▶ [DATA RECORDS]
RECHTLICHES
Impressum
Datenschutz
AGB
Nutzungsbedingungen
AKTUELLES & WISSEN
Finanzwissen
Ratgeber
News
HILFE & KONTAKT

* * *

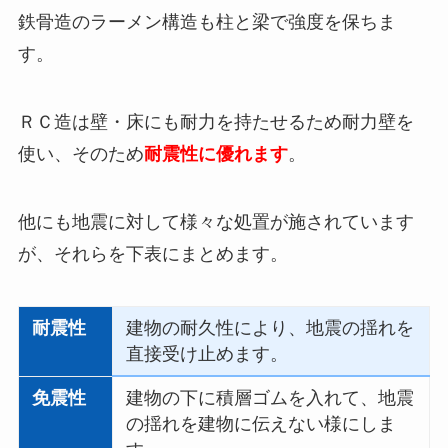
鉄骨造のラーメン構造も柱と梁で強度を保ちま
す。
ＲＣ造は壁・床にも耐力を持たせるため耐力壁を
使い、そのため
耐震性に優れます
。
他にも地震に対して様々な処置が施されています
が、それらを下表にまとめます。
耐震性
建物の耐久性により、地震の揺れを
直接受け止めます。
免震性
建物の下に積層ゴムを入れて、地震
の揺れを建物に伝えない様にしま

▶ [BRIEF] Extract from the listing above the lines between the line containing "RECHTLICHES" and the line containing "HILFE & KONTAKT", keeping both of those lines. Output nothing else.

▶ [EXPECTED ANSWER]
RECHTLICHES
Impressum
Datenschutz
AGB
Nutzungsbedingungen
AKTUELLES & WISSEN
Finanzwissen
Ratgeber
News
HILFE & KONTAKT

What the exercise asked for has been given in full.